ARTICLE VIII – AMENDMENTS
Amendments to these Bylaws may be proposed by the Board of Directors, the Executive Committee, or in writing to the secretary by 50 or more members of the Society. Notice of the proposed amendments shall be sent to all members. Proposed amendments shall be acted upon by electronic, or in-person voting following 15 days of discussion, notice of which shall contain the text of the proposed amendments. Such amendments shall require for adoption an affirmative vote of 2/3 of those casting a vote, where a quorum is present or participating.
ARTICLE IX – ADMINISTRATION
1. Chief Executive Officer. The Board of Directors shall appoint an ATS Chief Executive Officer, who shall be an ex-officio, non-voting member of the Board of Directors and Executive Committee. The ATS Chief Executive Officer is the principal manager and administrator of the Society and is responsible for the day-to-day operations of the Society and all of its employees.
2. Policies and Procedures. The Board of Directors may establish policies and procedures that are consistent with these bylaws. Except as otherwise provided in these bylaws, Robert's Rules of Order Revised shall be the guiding parliamentary authority of this Society.
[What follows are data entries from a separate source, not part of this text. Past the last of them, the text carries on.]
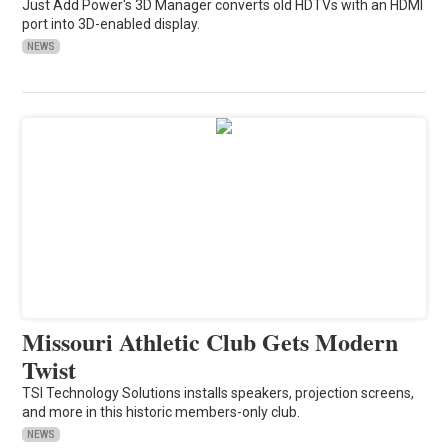
Just Add Power's 3D Manager converts old HDTVs with an HDMI
port into 3D-enabled display.
NEWS
Missouri Athletic Club Gets Modern
Twist
TSI Technology Solutions installs speakers, projection screens,
and more in this historic members-only club.
NEWS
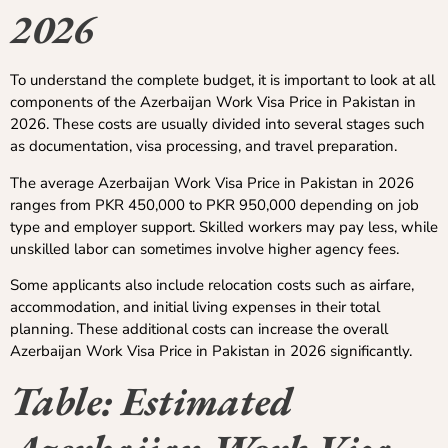
2026
To understand the complete budget, it is important to look at all
components of the Azerbaijan Work Visa Price in Pakistan in
2026. These costs are usually divided into several stages such
as documentation, visa processing, and travel preparation.
The average Azerbaijan Work Visa Price in Pakistan in 2026
ranges from PKR 450,000 to PKR 950,000 depending on job
type and employer support. Skilled workers may pay less, while
unskilled labor can sometimes involve higher agency fees.
Some applicants also include relocation costs such as airfare,
accommodation, and initial living expenses in their total
planning. These additional costs can increase the overall
Azerbaijan Work Visa Price in Pakistan in 2026 significantly.
Table: Estimated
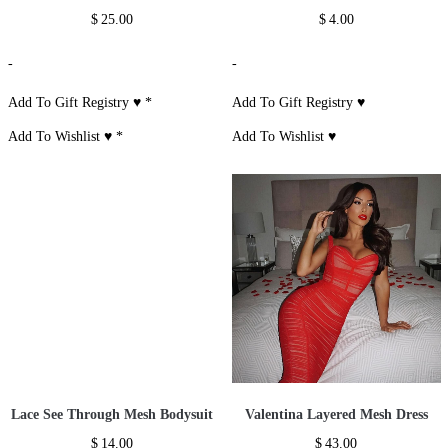
$
25.00
$
4.00
-
-
Add To Gift Registry ♥
*
Add To Gift Registry ♥
Add To Wishlist ♥
*
Add To Wishlist ♥
Lace See Through Mesh Bodysuit
Valentina Layered Mesh Dress
$
14.00
$
43.00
3. Bylaws Review. The bylaws of the Society shall be reviewed periodically, at least every five (5) years, by a committee appointed by the president.
ARTICLE X – MISCELLANEOUS
1. Indemnification. Directors, officers, and authorized employees, volunteers, committee members, and agents of the Society shall be indemnified against claims of liability arising in connection with their positions or activities on behalf of the Society to the full extent permitted by law.
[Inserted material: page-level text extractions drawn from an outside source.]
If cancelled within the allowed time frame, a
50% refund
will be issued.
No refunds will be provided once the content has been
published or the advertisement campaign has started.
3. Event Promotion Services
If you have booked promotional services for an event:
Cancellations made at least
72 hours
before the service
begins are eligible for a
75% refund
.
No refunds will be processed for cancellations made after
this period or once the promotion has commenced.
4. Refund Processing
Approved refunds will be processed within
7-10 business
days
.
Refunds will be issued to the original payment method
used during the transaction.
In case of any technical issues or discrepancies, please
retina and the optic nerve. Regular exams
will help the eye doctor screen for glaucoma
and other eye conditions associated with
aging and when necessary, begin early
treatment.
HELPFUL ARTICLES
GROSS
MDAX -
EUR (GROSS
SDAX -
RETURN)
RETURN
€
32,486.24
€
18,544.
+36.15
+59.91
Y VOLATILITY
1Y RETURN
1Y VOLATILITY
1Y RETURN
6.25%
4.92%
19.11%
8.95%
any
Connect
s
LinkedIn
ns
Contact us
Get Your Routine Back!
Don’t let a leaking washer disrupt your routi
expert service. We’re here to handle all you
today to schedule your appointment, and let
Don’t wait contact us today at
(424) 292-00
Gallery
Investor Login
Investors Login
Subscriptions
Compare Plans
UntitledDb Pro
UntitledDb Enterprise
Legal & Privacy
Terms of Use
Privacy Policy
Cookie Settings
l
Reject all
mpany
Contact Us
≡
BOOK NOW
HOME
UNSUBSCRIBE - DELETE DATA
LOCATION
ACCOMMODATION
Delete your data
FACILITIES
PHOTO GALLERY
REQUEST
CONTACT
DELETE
2. Fiscal Year. The fiscal year of the Society shall be January 1 to December 31.
 
Bylaw Amendments
- Adopted June 15,1948, New York, New York
- Amended April 25, 1950, Washington, D.C.
- Amended May 26, 1952, Boston, Massachusetts
- Amended May 18, 1954, Atlantic City, New Jersey
- Amended May 24, 1955, Milwaukee, Wisconsin
- Amended May 7, 1957, Kansas City, Missouri
- Amended May 26, 1959, Chicago, Illinois
- Amended May 17, 1960, Los Angeles, California
- Amended May 22, 1962, Miami Beach, Florida
- Amended May 26, 1964, New York, New York
- Amended May 24, 1966, San Francisco, California
- Amended May 21, 1968, Houston, Texas
- Amended May 26, 1969, Miami Beach, Florida
- Amended May 26, 1970, Cleveland, Ohio
- Amended May 19, 1971, Los Angeles, California
- Amended May 24, 1972, Kansas City, Missouri
- Amended May 13, 1974, Cincinnati, Ohio
- Amended May 16, 1976, New Orleans, Louisiana
- Amended May 18, 1977, San Francisco, California
- Amended May 19, 1980, Washington, D.C.
- Amended May 8, 1988, Las Vegas, Nevada
- Amended May 19, 1992, Miami Beach, Florida
- Amended May 22, 2001, San Francisco, California
- Amended May 20, 2003, Seattle, Washington
- Amended May 25, 2004, Orlando, Florida
- Amended May 24, 2005, San Diego, California
- Amended May 19, 2009, San Diego, California
- Amended May 17, 2011, Denver, Colorado
- Amended May 23, 2017, Washington, D.C.